Everyone seems to agree that the Republicans are being hurt most by Iraq. But which voters are the ones who are being lost - Republicans, independents, Democrats?

Trippi: The big thing that's happening in this election is that independent voters who in the past two elections have tended to act - in terms of their voting behavior - more like Republicans than Democrats suddenly have shifted hard to voting Democratic….

Some Republicans believe the Iraq war is not worth the cost and blood and resources and feel that if the Iraqis don’t want to stand up for themselves we should get out of there, and the Bush administration is failing to deal with reality. They are starting to lose Republican support as well. That’s what’s starting to hurt Santorum. He’s losing not just independents but also some of the Republican base is defecting.

Specifically how did you use the Internet to "revolutionize" how political campaigns are run?

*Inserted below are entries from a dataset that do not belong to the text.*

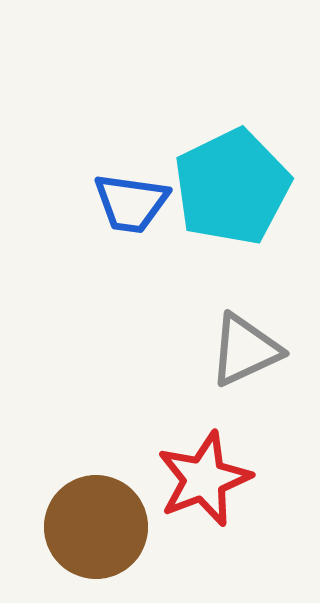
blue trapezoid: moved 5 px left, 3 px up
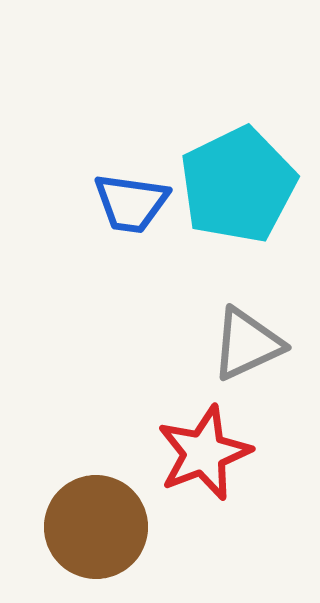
cyan pentagon: moved 6 px right, 2 px up
gray triangle: moved 2 px right, 6 px up
red star: moved 26 px up
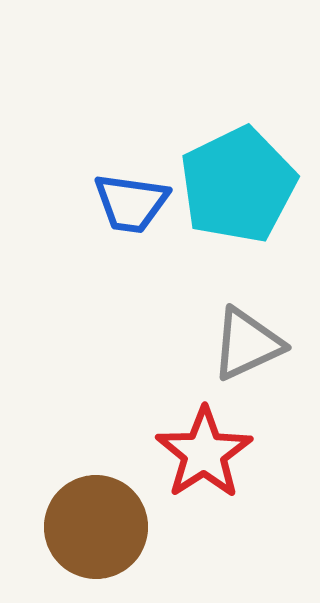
red star: rotated 12 degrees counterclockwise
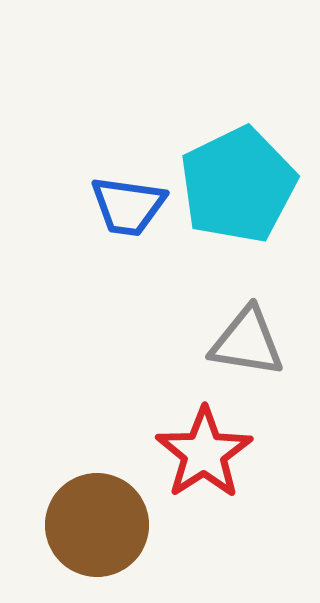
blue trapezoid: moved 3 px left, 3 px down
gray triangle: moved 2 px up; rotated 34 degrees clockwise
brown circle: moved 1 px right, 2 px up
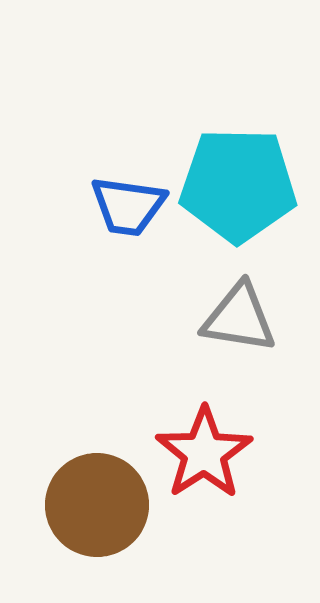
cyan pentagon: rotated 27 degrees clockwise
gray triangle: moved 8 px left, 24 px up
brown circle: moved 20 px up
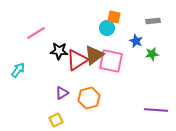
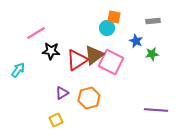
black star: moved 8 px left
pink square: moved 1 px down; rotated 15 degrees clockwise
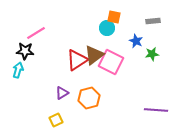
black star: moved 26 px left
cyan arrow: rotated 21 degrees counterclockwise
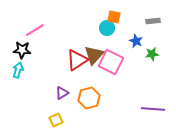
pink line: moved 1 px left, 3 px up
black star: moved 3 px left, 1 px up
brown triangle: rotated 10 degrees counterclockwise
purple line: moved 3 px left, 1 px up
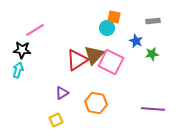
orange hexagon: moved 7 px right, 5 px down; rotated 25 degrees clockwise
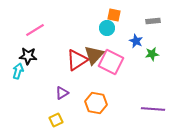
orange square: moved 2 px up
black star: moved 6 px right, 6 px down
cyan arrow: moved 1 px down
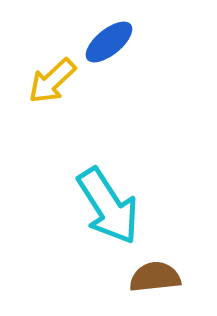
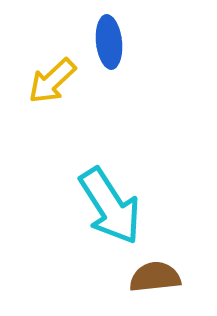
blue ellipse: rotated 57 degrees counterclockwise
cyan arrow: moved 2 px right
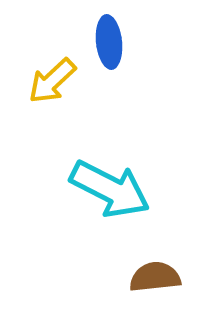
cyan arrow: moved 17 px up; rotated 30 degrees counterclockwise
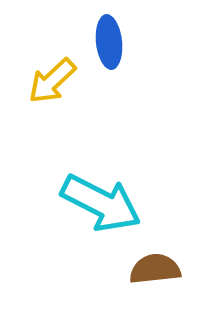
cyan arrow: moved 9 px left, 14 px down
brown semicircle: moved 8 px up
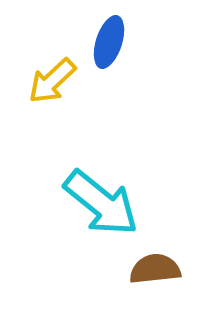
blue ellipse: rotated 24 degrees clockwise
cyan arrow: rotated 12 degrees clockwise
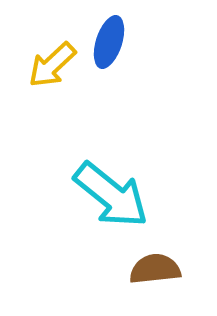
yellow arrow: moved 16 px up
cyan arrow: moved 10 px right, 8 px up
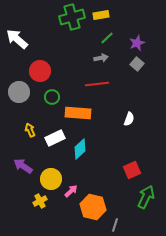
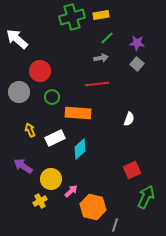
purple star: rotated 28 degrees clockwise
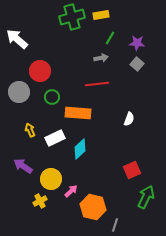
green line: moved 3 px right; rotated 16 degrees counterclockwise
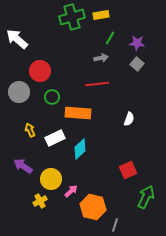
red square: moved 4 px left
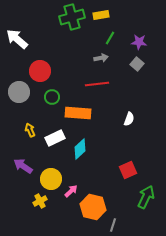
purple star: moved 2 px right, 1 px up
gray line: moved 2 px left
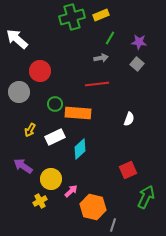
yellow rectangle: rotated 14 degrees counterclockwise
green circle: moved 3 px right, 7 px down
yellow arrow: rotated 128 degrees counterclockwise
white rectangle: moved 1 px up
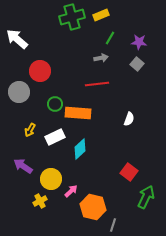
red square: moved 1 px right, 2 px down; rotated 30 degrees counterclockwise
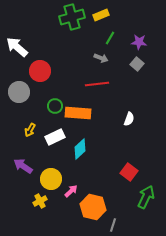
white arrow: moved 8 px down
gray arrow: rotated 32 degrees clockwise
green circle: moved 2 px down
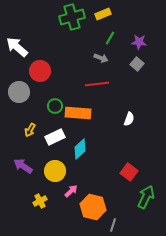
yellow rectangle: moved 2 px right, 1 px up
yellow circle: moved 4 px right, 8 px up
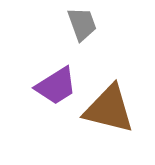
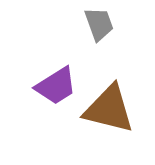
gray trapezoid: moved 17 px right
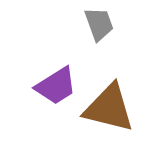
brown triangle: moved 1 px up
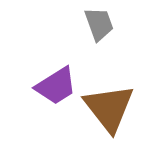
brown triangle: rotated 38 degrees clockwise
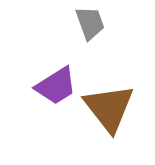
gray trapezoid: moved 9 px left, 1 px up
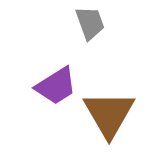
brown triangle: moved 6 px down; rotated 8 degrees clockwise
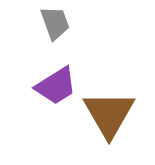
gray trapezoid: moved 35 px left
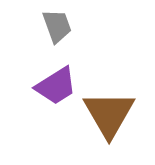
gray trapezoid: moved 2 px right, 3 px down
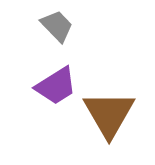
gray trapezoid: rotated 24 degrees counterclockwise
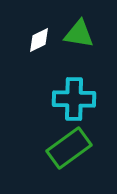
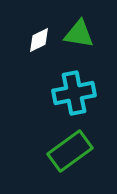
cyan cross: moved 6 px up; rotated 12 degrees counterclockwise
green rectangle: moved 1 px right, 3 px down
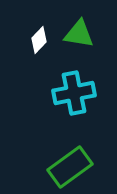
white diamond: rotated 20 degrees counterclockwise
green rectangle: moved 16 px down
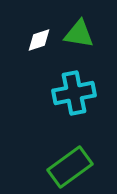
white diamond: rotated 28 degrees clockwise
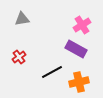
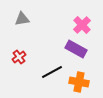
pink cross: rotated 12 degrees counterclockwise
orange cross: rotated 24 degrees clockwise
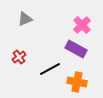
gray triangle: moved 3 px right; rotated 14 degrees counterclockwise
black line: moved 2 px left, 3 px up
orange cross: moved 2 px left
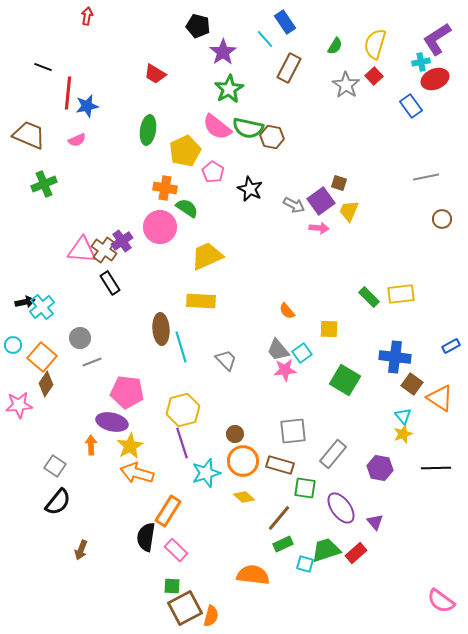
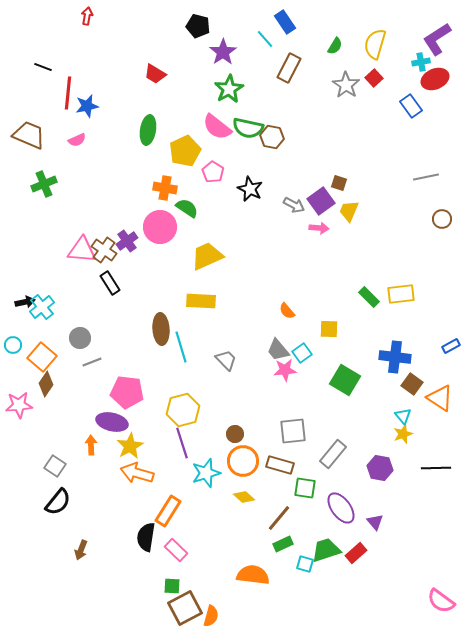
red square at (374, 76): moved 2 px down
purple cross at (122, 241): moved 5 px right
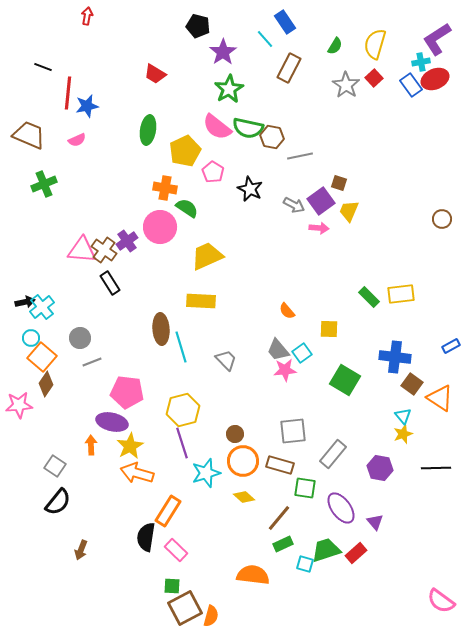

Trippi: Television is an isolating medium that takes people out of the process - it's one way. What the Internet's doing is making people matter again; making it possible for people to connect with each other for the common good or common purpose. That's what we did in the Dean campaign. You're seeing it in a lot of campaigns this year on both sides of the aisle. Getting more people to participate in the process is good for democracy, regardless of who wins. I think it's better that the American people actually participate instead of just viewing the negative ads on television. You are seeing both parties reach out and use the connective ability of the Internet and other technologies to get people to actually participate and become involved in the process. Again, I think that is good regardless of what party they're in.

Can the Internet create new supporters or get out the vote?

Trippi: It's being used a lot differently now. People are using it to organize and get out the vote and get people activated. I think you're going to see a higher participation in an off-year election among younger voters than you've seen in any other election in our history. They're actually participating more now because of the Internet and getting each other to vote.
Campaigns are using those tools effectively. ...There are all kinds of different sites and things that are happening outside of the usual two-party committees. It’s not Rick Santorum and the Republican Senate Campaign Committee versus Bob Casey and the Democratic Senate Campaign Committee. You now have the Web site ActBlue.com urging people to contribute to Casey and raising $10 million and targeting selected races this year. You’re seeing sort of a decentralization where actual citizens don’t have to rely on the party committees; they can support their own candidates.

So it's truly a democratization of the political process?

Trippi: Yeah, it really is. That's what we are seeing. It's the people at the bottom - and I don't mean that in an economic sense; I'm talking about ordinary people who now have a way to connect and put their $25 together or their four hours each working in the neighborhood for a common political good. I mean Republican political good or Democratic political good. It doesn't really matter. I'm really not trying to be partisan in my answer. This really is adding to participation, helping the democracy and democratizing which candidates even win the primaries.

Look at what happened in Connecticut. Joe Lieberman may indeed win his Senate seat, but it wasn't any of the usual political institutions like the Democratic Senate Campaign Committee that decided it. It wasn't the normal guys in the back room deciding who was going to get the party's nomination. Citizens actually banded together and for whatever reasons, good or bad, changed the nomination process and actually nominated Ned Lamont to be the Democratic Party's standard-bearer. That's the kind of shift you are going to see occur more in the future.

What will happen in the House and Senate on Tuesday?

Trippi: I think the House is going to be really big - at the upper end of some of the numbers. It could easily be 35 seats won by the Democrats. The Senate is the one that's tough to predict because it really could go either way.

I could see anything from Democrats only gaining four or five seats to gaining eight seats. That's possible, but my guess is that Democrats are going to come up a seat or two short in the Senate.